An orbit diagram is a way to visualize the asymptotic
behaviour of a map, when a parameter of the system is changed.
In practice an orbit diagram is a simple plot that plots the last n
states of a dynamical system at a given parameter, repeated for all parameters in a range of interest. While this concept can apply to any kind of system, it makes most sense in discrete time dynamical systems.
See Chapter 4 of Nonlinear Dynamics, Datseris & Parlitz, Springer 2022, for a more involved discussion on orbit diagrams for both discrete and continuous time systems.
orbitdiagram
For example, let's compute the famous orbit diagram of the logistic map:
using ChaosTools, CairoMakie
logistic_rule(x, p, n) = @inbounds SVector(p[1]*x[1]*(1-x[1]))
logistic = DeterministicIteratedMap(logistic_rule, [0.4], [4.0])
i = 1
parameter = 1
pvalues = 2.5:0.004:4
n = 2000
Ttr = 2000
output = orbitdiagram(logistic, i, parameter, pvalues; n, Ttr)
L = length(pvalues)
x = Vector{Float64}(undef, n*L)
y = copy(x)
for j in 1:L
x[(1 + (j-1)*n):j*n] .= pvalues[j]
y[(1 + (j-1)*n):j*n] .= output[j]
end
fig, ax = scatter(x, y; axis = (xlabel = L"r", ylabel = L"x"),
markersize = 0.8, color = ("black", 0.05),
)
ax.title = "Logistic map orbit diagram"
xlims!(ax, pvalues[1], pvalues[end]); ylims!(ax,0,1)
fig
The beauty of orbitdiagram
is that it can be directly applied to any kind of DynamicalSystem
. The most useful cases are the already seen DeterministicIteratedMap
, but also PoincareMap
and StroboscopicMap
. Here is an example of the orbit diagram for the Duffing oscillator (making the same as Figure 9.2 of Nonlinear Dynamics, Datseris & Parlitz, Springer 2022).
using ChaosTools, CairoMakie
function duffing_rule(u,p,t)
d, a, ω = p
du1 = u[2]
du2 = -u[1] - u[1]*u[1]*u[1] - d*u[2] + a*sin(ω*t)
return SVector(du1, du2)
end
T0 = 25.0
p0 = [0.1, 7, 2π/T0]
u0 = [1.1, 1.1]
ds = CoupledODEs(duffing_rule, u0, p0)
duffing = StroboscopicMap(ds, T0)
# We want to change both the parameter `ω`, but also the
# period of the stroboscopic map. `orbitdiagram` allows this!
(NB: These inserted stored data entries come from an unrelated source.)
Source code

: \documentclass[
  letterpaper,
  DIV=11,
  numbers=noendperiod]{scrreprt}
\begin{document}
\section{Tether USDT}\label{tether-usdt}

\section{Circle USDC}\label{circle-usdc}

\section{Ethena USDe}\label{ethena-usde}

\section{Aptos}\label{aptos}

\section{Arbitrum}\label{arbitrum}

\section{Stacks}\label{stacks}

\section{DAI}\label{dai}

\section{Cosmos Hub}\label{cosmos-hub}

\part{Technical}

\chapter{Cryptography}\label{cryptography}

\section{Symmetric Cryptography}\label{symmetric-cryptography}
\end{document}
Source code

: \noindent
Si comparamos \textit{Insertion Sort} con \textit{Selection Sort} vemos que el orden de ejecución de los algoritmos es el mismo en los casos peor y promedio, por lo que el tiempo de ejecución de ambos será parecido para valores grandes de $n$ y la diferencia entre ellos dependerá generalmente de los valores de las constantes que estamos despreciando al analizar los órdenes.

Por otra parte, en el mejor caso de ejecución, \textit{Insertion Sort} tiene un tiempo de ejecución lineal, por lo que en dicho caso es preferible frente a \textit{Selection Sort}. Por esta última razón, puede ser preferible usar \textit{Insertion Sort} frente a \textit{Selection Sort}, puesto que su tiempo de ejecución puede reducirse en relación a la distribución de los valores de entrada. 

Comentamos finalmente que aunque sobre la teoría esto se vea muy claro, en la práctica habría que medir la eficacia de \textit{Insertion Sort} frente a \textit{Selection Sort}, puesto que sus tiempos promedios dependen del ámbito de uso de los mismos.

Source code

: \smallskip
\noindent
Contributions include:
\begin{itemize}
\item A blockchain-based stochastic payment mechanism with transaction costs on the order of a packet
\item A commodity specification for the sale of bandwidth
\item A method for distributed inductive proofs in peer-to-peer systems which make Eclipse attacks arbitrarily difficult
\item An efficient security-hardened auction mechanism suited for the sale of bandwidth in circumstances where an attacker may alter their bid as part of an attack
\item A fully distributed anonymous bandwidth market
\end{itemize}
Trange = range(8, 26; length = 201)
ωrange = @. 2π / Trange
n = 200
output = orbitdiagram(duffing, 1, 3, ωrange; n, u0, Ttr = 100, periods = Trange)
L = length(Trange)
x = Vector{Float64}(undef, n*L)
y = copy(x)
for j in 1:L
x[(1 + (j-1)*n):j*n] .= Trange[j]
y[(1 + (j-1)*n):j*n] .= output[j]
end
fig, ax = scatter(x, y; axis = (xlabel = L"T", ylabel = L"u_1"),
markersize = 8, color = ("blue", 0.25),
)
ylims!(ax, -1, 1)
fig
Pro tip: to actually make Fig. 9.2 you'd have to do two modifications: first, pass periods = Trange ./ 2
, so that points are recorded every half period. Then, at the very end, do y[2:2:end] .= -y[2:2:end]
so that the symmetric orbits are recorded as well